L’association interprofessionnelle de la filière ovin lait a profité du Salon international de l’agriculture pour faire passer des messages d’urgence sur la perte de revenus des producteurs français.

France Brebis laitière cherche du revenu pour les producteurs
© B. Morel

« Depuis deux ans, nos demandes d’aides au ministère restent sans réponse. » C’est avec dépit et colère que Sébastien Rossi, président de France Brebis laitière, rappelle la situation très tendue dans laquelle se trouve la filière ovin lait, lors d’un moment convivial organisé par l’association le 28 février, profitant du Salon international de l’agriculture.

Si les laiteries ont réussi à combler un peu les trous dans la trésorerie des éleveurs, causés par l’inflation, l’augmentation du prix du lait atteint un palier. « La consommation des fromages au lait de brebis a perdu 10 à 12 % en 2023, explique l’éleveur de brebis laitières corse. Avec moins de ventes, donc moins d’argent qui entre, les entreprises ne peuvent pas continuer éternellement à mettre la main au portefeuille. D’où la demande d’aide publique. »

30 % d’augmentation du prix du lait nécessaire

Les entreprises laitières ont en moyenne passer des hausses de 20 à 25 % du prix du lait, mais selon les professionnels, il faudrait au moins 30 % d’augmentation pour permettre aux producteurs de vivre de leur métier.

Deux facteurs expliquent la baisse globale de consommation en France, selon Jean-Marc Chayrigues, vice-président de l’association interprofessionnelle. « La baisse du pouvoir d’achat écarte les fromages au lait de brebis et les produits non essentiels du panier des Français et l’augmentation du prix du lait occasionne un effet de seuil, au-dessus duquel les consommateurs ne sont pas disposés à payer.
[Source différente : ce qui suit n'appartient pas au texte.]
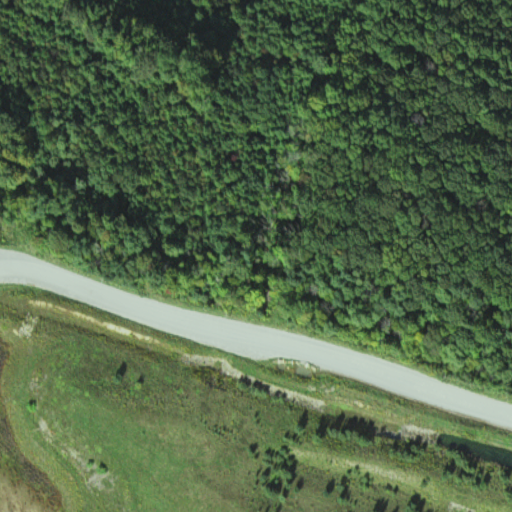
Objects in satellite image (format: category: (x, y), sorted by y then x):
road: (258, 351)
Par exemple, la portion de 200 g d’Ossau-Iraty à plus de cinq euros, cela ne passe pas. »

Une rémunération juste pour vivre du métier

 

 
Sébastien Rossi, président de France Brebis laitière et éleveur en Corse s'inquiète du manque d'attractivité de cette production.
Sébastien Rossi, président de France Brebis laitière et éleveur en Corse s'inquiète du manque d'attractivité de cette production. © B. Morel

Sébastien Rossi s’inquiète du péril face auquel se trouve la filière ovin lait française, avec un manque de renouvellement des générations, très peu d’installations avec en principale cause, le manque d’attractivité du métier. « On ne veut pas entendre parler d’un revenu minimum comme cela a été proposé et débattu par le président de la République, insiste le président de France Brebis laitière. Nous voulons être rémunérés au juste prix, celui qui nous fait vivre et qui nous permette de nous améliorer. »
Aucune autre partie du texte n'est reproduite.